Exercise input: Begin

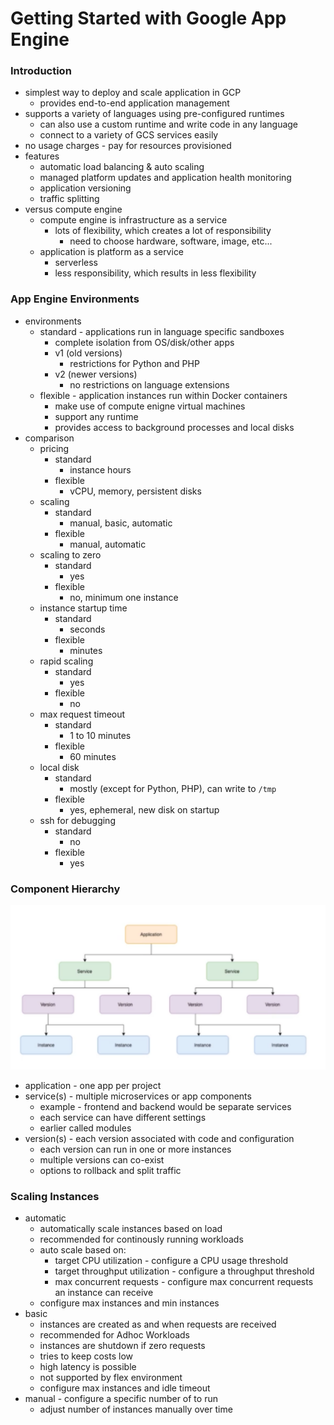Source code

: # Getting Started with Google App Engine

### Introduction

- simplest way to deploy and scale application in GCP
  - provides end-to-end application management
- supports a variety of languages using pre-configured runtimes
  - can also use a custom runtime and write code in any language
  - connect to a variety of GCS services easily
- no usage charges - pay for resources provisioned
- features
  - automatic load balancing & auto scaling
  - managed platform updates and application health monitoring
  - application versioning
  - traffic splitting
- versus compute engine
  - compute engine is infrastructure as a service
    - lots of flexibility, which creates a lot of responsibility
      - need to choose hardware, software, image, etc...
  - application is platform as a service
    - serverless
    - less responsibility, which results in less flexibility

### App Engine Environments

- environments
  - standard - applications run in language specific sandboxes
    - complete isolation from OS/disk/other apps
    - v1 (old versions)
      - restrictions for Python and PHP
    - v2 (newer versions)
      - no restrictions on language extensions
  - flexible - application instances run within Docker containers
    - make use of compute enigne virtual machines
    - support any runtime
    - provides access to background processes and local disks
- comparison
  - pricing
    - standard
      - instance hours
    - flexible
      - vCPU, memory, persistent disks
  - scaling
    - standard
      - manual, basic, automatic
    - flexible
      - manual, automatic
  - scaling to zero
    - standard
      - yes
    - flexible
      - no, minimum one instance
  - instance startup time
    - standard
      - seconds
    - flexible
      - minutes
  - rapid scaling
    - standard
      - yes
    - flexible
      - no
  - max request timeout
    - standard
      - 1 to 10 minutes
    - flexible
      - 60 minutes
  - local disk
    - standard
      - mostly (except for Python, PHP), can write to `/tmp`
    - flexible
      - yes, ephemeral, new disk on startup
  - ssh for debugging
    - standard
      - no
    - flexible
      - yes

### Component Hierarchy

![App Engine Hierarchy](./images/app_engine_hiearchy.png 'App Engine Hiearchy')

- application - one app per project
- service(s) - multiple microservices or app components
  - example - frontend and backend would be separate services
  - each service can have different settings
  - earlier called modules
- version(s) - each version associated with code and configuration
  - each version can run in one or more instances
  - multiple versions can co-exist
  - options to rollback and split traffic

### Scaling Instances

- automatic
  - automatically scale instances based on load
  - recommended for continously running workloads
  - auto scale based on:
    - target CPU utilization - configure a CPU usage threshold
    - target throughput utilization - configure a throughput threshold
    - max concurrent requests - configure max concurrent requests an instance can receive
  - configure max instances and min instances
- basic
  - instances are created as and when requests are received
  - recommended for Adhoc Workloads
  - instances are shutdown if zero requests
  - tries to keep costs low
  - high latency is possible
  - not supported by flex environment
  - configure max instances and idle timeout
- manual - configure a specific number of to run
  - adjust number of instances manually over time
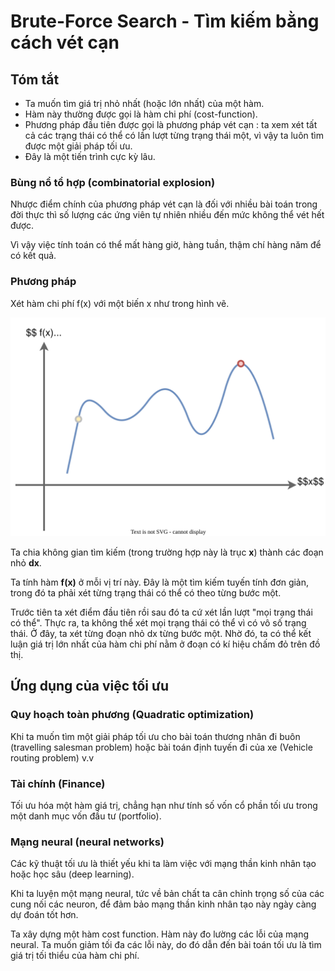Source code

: # Brute-Force Search - Tìm kiếm bằng cách vét cạn

## Tóm tắt

- Ta muốn tìm giá trị nhỏ nhất (hoặc lớn nhất) của một hàm.
- Hàm này thường được gọi là hàm chi phí (cost-function).
- Phương pháp đầu tiên được gọi là phương pháp vét cạn : ta xem xét tất cả các trạng thái có thể có lần lượt từng trạng thái một, vì vậy ta luôn tìm được một giải pháp tối ưu.
- Đây là một tiến trình cực kỳ lâu.

### Bùng nổ tổ hợp (combinatorial explosion)

Nhược điểm chính của phương pháp vét cạn là đối với nhiều bài toán trong đời thực thì số lượng các ứng viên tự nhiên nhiều đến mức không thể vét hết được.

Vì vậy việc tính toán có thể mất hàng giờ, hàng tuần, thậm chí hàng năm để có kết quả.

### Phương pháp

Xét hàm chi phí f(x) với một biến x như trong hình vẽ.

![](diagrams/bruteforce.svg)

Ta chia không gian tìm kiếm (trong trường hợp này là trục **x**) thành các đoạn nhỏ **dx**.

Ta tính hàm **f(x)** ở mỗi vị trí này. Đây là một tìm kiếm tuyến tính đơn giản, trong đó ta phải xét từng trạng thái có thể có theo từng bước một.

Trước tiên ta xét điểm đầu tiên rồi sau đó ta cứ xét lần lượt "mọi trạng thái có thể". Thực ra, ta không thể xét mọi trạng thái có thể vì có vô số trạng thái. 
Ở đây, ta xét từng đoạn nhỏ dx từng bước một. Nhờ đó, ta có thể kết luận giá trị lớn nhất của hàm chi phí nằm ở đoạn có kí hiệu chấm đỏ trên đồ thị.


## Ứng dụng của việc tối ưu

### Quy hoạch toàn phương (Quadratic optimization)

Khi ta muốn tìm một giải pháp tối ưu cho bài toán thương nhân đi buôn (travelling salesman problem) hoặc bài toán định tuyến đi của xe (Vehicle routing problem) v.v

### Tài chính (Finance)

Tối ưu hóa một hàm giá trị, chẳng hạn như tính số vốn cổ phần tối ưu trong một danh mục vốn đầu tư (portfolio).

### Mạng neural (neural networks)

Các kỹ thuật tối ưu là thiết yếu khi ta làm việc với mạng thần kinh nhân tạo hoặc học sâu (deep learning).

Khi ta luyện một mạng neural, tức về bản chất ta cân chỉnh trọng số của các cung nối các neuron, để đảm bảo mạng thần kinh nhân tạo này ngày càng dự đoán tốt hơn.

Ta xây dựng một hàm cost function. Hàm này đo lường các lỗi của mạng neural. Ta muốn giảm tối đa các lỗi này, do đó dẫn đến bài toán tối ưu là tìm giá trị tối thiểu của hàm chi phí.

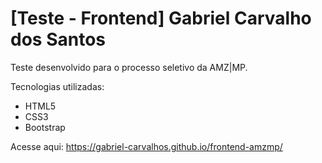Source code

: # [Teste - Frontend] Gabriel Carvalho dos Santos
Teste desenvolvido para o processo seletivo da AMZ|MP.

Tecnologias utilizadas:
- HTML5
- CSS3
- Bootstrap

Acesse aqui: https://gabriel-carvalhos.github.io/frontend-amzmp/
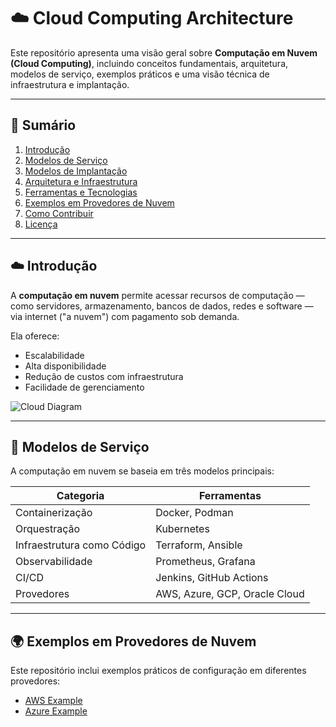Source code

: # ☁️ Cloud Computing Architecture

Este repositório apresenta uma visão geral sobre **Computação em Nuvem (Cloud Computing)**, incluindo conceitos fundamentais, arquitetura, modelos de serviço, exemplos práticos e uma visão técnica de infraestrutura e implantação.

---

## 📘 Sumário

1. [Introdução](#-introdução)
2. [Modelos de Serviço](#-modelos-de-serviço)
3. [Modelos de Implantação](#-modelos-de-implantação)
4. [Arquitetura e Infraestrutura](#-arquitetura-e-infraestrutura)
5. [Ferramentas e Tecnologias](#-ferramentas-e-tecnologias)
6. [Exemplos em Provedores de Nuvem](#-exemplos-em-provedores-de-nuvem)
7. [Como Contribuir](#-como-contribuir)
8. [Licença](#-licença)

---

## ☁️ Introdução

A **computação em nuvem** permite acessar recursos de computação — como servidores, armazenamento, bancos de dados, redes e software — via internet ("a nuvem") com pagamento sob demanda.

Ela oferece:
- Escalabilidade
- Alta disponibilidade
- Redução de custos com infraestrutura
- Facilidade de gerenciamento

![Cloud Diagram](./img/cloud-diagram.png)

---

## 🧩 Modelos de Serviço

A computação em nuvem se baseia em três modelos principais:

| Categoria | Ferramentas |
|------------|-------------|
| Containerização | Docker, Podman |
| Orquestração | Kubernetes |
| Infraestrutura como Código | Terraform, Ansible |
| Observabilidade | Prometheus, Grafana |
| CI/CD | Jenkins, GitHub Actions |
| Provedores | AWS, Azure, GCP, Oracle Cloud |

---

## 🌍 Exemplos em Provedores de Nuvem

Este repositório inclui exemplos práticos de configuração em diferentes provedores:

- [AWS Example](./examples/aws-example.md)
- [Azure Example](./examples/azure-example.md)












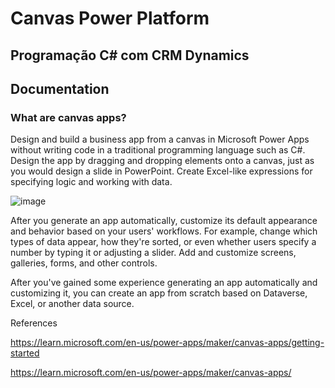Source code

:# Canvas Power Platform

## Programação C# com CRM Dynamics

## Documentation

### What are canvas apps?
Design and build a business app from a canvas in Microsoft Power Apps without writing code in a traditional programming language such as C#. Design the app by dragging and dropping elements onto a canvas, just as you would design a slide in PowerPoint. Create Excel-like expressions for specifying logic and working with data. 

![image](https://github.com/jessicacosta07/canvas-powerplatform/assets/65916297/d65fae76-63b0-4e7d-b202-c5a9c7f66bdc)

After you generate an app automatically, customize its default appearance and behavior based on your users' workflows. For example, change which types of data appear, how they're sorted, or even whether users specify a number by typing it or adjusting a slider. Add and customize screens, galleries, forms, and other controls.

After you've gained some experience generating an app automatically and customizing it, you can create an app from scratch based on Dataverse, Excel, or another data source. 


References

https://learn.microsoft.com/en-us/power-apps/maker/canvas-apps/getting-started

https://learn.microsoft.com/en-us/power-apps/maker/canvas-apps/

Exercise input: End

What is required: Your reply is to be an exact repeat of the listing above from the line holding "- [Azure Example](./examples/azure-example.md)" down to the line holding "After you generate", ends included, pictures excluded.

Answer to the problem:
- [Azure Example](./examples/azure-example.md)












Source code

:# Canvas Power Platform

## Programação C# com CRM Dynamics

## Documentation

### What are canvas apps?
Design and build a business app from a canvas in Microsoft Power Apps without writing code in a traditional programming language such as C#. Design the app by dragging and dropping elements onto a canvas, just as you would design a slide in PowerPoint. Create Excel-like expressions for specifying logic and working with data. 

![image](https://github.com/jessicacosta07/canvas-powerplatform/assets/65916297/d65fae76-63b0-4e7d-b202-c5a9c7f66bdc)

After you generate an app automatically, customize its default appearance and behavior based on your users' workflows. For example, change which types of data appear, how they're sorted, or even whether users specify a number by typing it or adjusting a slider. Add and customize screens, galleries, forms, and other controls.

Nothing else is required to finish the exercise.